Perhaps the modern concepts of art are one of the causes of anxiety and mistrust towards the literature prizes. And we are not only talking about the readers, who often judge the quality of the books differently than professional critics. We are talking about writers. About those, who got the awards and those, who did not. What do they say?
After Mary Lee Settle, the novelist, won the National Book Award, she commented on it: “One of the most unpleasant experiences I have ever had.” That surely does not sound as total satisfaction with judgment of the critics. The problem is that often, for one or another reason, critics approve those works, which their authors do not consider as great ones. At the same time, critics often leave real masterpieces without any award. And that, according to June Jordan, the writer and activist, the only kind of validation that makes sense in the literary world. He said these bitter words as Toni Morrison’s novel, “Beloved”, did not win the National Book Award.

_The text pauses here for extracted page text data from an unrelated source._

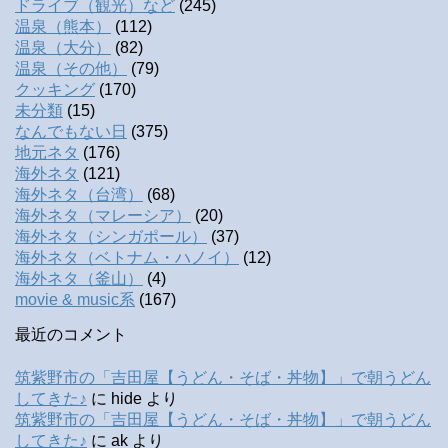
ドライブ（観光）など
(245)
温泉（熊本）
(112)
温泉（大分）
(82)
温泉（その他）
(79)
クッキング
(170)
未分類
(15)
なんでもない日
(375)
地元ネタ
(176)
海外ネタ
(121)
海外ネタ（台湾）
(68)
海外ネタ（マレーシア）
(20)
海外ネタ（シンガポール）
(37)
海外ネタ（ベトナム・ハノイ）
(12)
海外ネタ（釜山）
(4)
movie & music系
(167)
最近のコメント
筑紫野市の「吉田屋【うどん・そば・丼物】」で朝うどん
してきた♪
に
hide
より
筑紫野市の「吉田屋【うどん・そば・丼物】」で朝うどん
してきた♪
に
ak
より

Why would there be so much fuss about the literary awards? Is it so hard to distinguish mediocrity from talent? And that is where the shoe pinches. The arguments on whether fair or unfair the award was will never stop, because… what right do the critics have to define, which book is better than the other? How do readers define, whether critics’ taste is flawless? There is no single standard of a perfect book. That means, that, for example, the Nobel Prize (a huge amount of money, by the way) is usually given to some lucky guy, whose book may not be the best among the works of other candidates, but it simply may be relevant to the taste of critics.
Can we do anything so that literary awards could be more fair? It’s highly doubtful. But, at least, the fact, that awards are given away subjectively, allows those writers, who consider themselves unrecognized geniuses, dream of the day, when the readers will suddenly realize, how talented their works are.